__TASK ITEM__
The entire listing below must be written out word for word.

++++++++++++++++++++

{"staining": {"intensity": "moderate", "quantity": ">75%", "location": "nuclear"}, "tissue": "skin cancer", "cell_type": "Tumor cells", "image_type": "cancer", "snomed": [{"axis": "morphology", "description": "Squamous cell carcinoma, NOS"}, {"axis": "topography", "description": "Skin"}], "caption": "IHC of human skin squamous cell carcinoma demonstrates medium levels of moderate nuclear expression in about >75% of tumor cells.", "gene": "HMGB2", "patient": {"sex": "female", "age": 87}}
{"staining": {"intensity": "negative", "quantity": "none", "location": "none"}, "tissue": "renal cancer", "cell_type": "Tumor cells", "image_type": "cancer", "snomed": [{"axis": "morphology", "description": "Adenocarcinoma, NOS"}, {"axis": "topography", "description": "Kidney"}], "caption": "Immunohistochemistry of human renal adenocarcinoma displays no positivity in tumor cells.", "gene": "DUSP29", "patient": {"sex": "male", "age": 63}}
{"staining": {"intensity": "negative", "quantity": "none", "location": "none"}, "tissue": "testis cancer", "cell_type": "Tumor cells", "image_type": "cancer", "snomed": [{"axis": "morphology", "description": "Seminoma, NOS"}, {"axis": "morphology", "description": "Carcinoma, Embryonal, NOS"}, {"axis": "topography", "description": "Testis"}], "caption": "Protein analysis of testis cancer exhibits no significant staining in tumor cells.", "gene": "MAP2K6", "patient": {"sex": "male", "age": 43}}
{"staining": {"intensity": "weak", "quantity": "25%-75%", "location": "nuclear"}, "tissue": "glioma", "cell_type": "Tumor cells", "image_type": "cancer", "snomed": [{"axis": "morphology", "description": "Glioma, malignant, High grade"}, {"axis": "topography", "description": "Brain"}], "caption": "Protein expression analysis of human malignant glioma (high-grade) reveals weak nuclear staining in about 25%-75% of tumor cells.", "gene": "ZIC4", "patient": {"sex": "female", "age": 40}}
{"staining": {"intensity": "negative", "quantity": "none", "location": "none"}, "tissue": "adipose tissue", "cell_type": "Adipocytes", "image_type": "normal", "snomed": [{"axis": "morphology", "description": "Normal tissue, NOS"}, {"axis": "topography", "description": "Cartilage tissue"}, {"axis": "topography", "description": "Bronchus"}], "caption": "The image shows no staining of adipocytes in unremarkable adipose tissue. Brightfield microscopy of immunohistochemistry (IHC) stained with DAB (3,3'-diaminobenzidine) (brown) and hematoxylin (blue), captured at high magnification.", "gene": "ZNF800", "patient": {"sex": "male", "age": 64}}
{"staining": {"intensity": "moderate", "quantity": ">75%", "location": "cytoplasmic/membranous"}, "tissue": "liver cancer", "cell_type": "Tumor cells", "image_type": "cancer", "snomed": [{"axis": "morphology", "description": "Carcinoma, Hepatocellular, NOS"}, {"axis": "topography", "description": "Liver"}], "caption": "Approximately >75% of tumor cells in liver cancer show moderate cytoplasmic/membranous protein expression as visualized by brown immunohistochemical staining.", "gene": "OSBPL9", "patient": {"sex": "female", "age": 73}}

++++++++++++++++++++

__ANSWER TO THE PROBLEM__
{"staining": {"intensity": "moderate", "quantity": ">75%", "location": "nuclear"}, "tissue": "skin cancer", "cell_type": "Tumor cells", "image_type": "cancer", "snomed": [{"axis": "morphology", "description": "Squamous cell carcinoma, NOS"}, {"axis": "topography", "description": "Skin"}], "caption": "IHC of human skin squamous cell carcinoma demonstrates medium levels of moderate nuclear expression in about >75% of tumor cells.", "gene": "HMGB2", "patient": {"sex": "female", "age": 87}}
{"staining": {"intensity": "negative", "quantity": "none", "location": "none"}, "tissue": "renal cancer", "cell_type": "Tumor cells", "image_type": "cancer", "snomed": [{"axis": "morphology", "description": "Adenocarcinoma, NOS"}, {"axis": "topography", "description": "Kidney"}], "caption": "Immunohistochemistry of human renal adenocarcinoma displays no positivity in tumor cells.", "gene": "DUSP29", "patient": {"sex": "male", "age": 63}}
{"staining": {"intensity": "negative", "quantity": "none", "location": "none"}, "tissue": "testis cancer", "cell_type": "Tumor cells", "image_type": "cancer", "snomed": [{"axis": "morphology", "description": "Seminoma, NOS"}, {"axis": "morphology", "description": "Carcinoma, Embryonal, NOS"}, {"axis": "topography", "description": "Testis"}], "caption": "Protein analysis of testis cancer exhibits no significant staining in tumor cells.", "gene": "MAP2K6", "patient": {"sex": "male", "age": 43}}
{"staining": {"intensity": "weak", "quantity": "25%-75%", "location": "nuclear"}, "tissue": "glioma", "cell_type": "Tumor cells", "image_type": "cancer", "snomed": [{"axis": "morphology", "description": "Glioma, malignant, High grade"}, {"axis": "topography", "description": "Brain"}], "caption": "Protein expression analysis of human malignant glioma (high-grade) reveals weak nuclear staining in about 25%-75% of tumor cells.", "gene": "ZIC4", "patient": {"sex": "female", "age": 40}}
{"staining": {"intensity": "negative", "quantity": "none", "location": "none"}, "tissue": "adipose tissue", "cell_type": "Adipocytes", "image_type": "normal", "snomed": [{"axis": "morphology", "description": "Normal tissue, NOS"}, {"axis": "topography", "description": "Cartilage tissue"}, {"axis": "topography", "description": "Bronchus"}], "caption": "The image shows no staining of adipocytes in unremarkable adipose tissue. Brightfield microscopy of immunohistochemistry (IHC) stained with DAB (3,3'-diaminobenzidine) (brown) and hematoxylin (blue), captured at high magnification.", "gene": "ZNF800", "patient": {"sex": "male", "age": 64}}
{"staining": {"intensity": "moderate", "quantity": ">75%", "location": "cytoplasmic/membranous"}, "tissue": "liver cancer", "cell_type": "Tumor cells", "image_type": "cancer", "snomed": [{"axis": "morphology", "description": "Carcinoma, Hepatocellular, NOS"}, {"axis": "topography", "description": "Liver"}], "caption": "Approximately >75% of tumor cells in liver cancer show moderate cytoplasmic/membranous protein expression as visualized by brown immunohistochemical staining.", "gene": "OSBPL9", "patient": {"sex": "female", "age": 73}}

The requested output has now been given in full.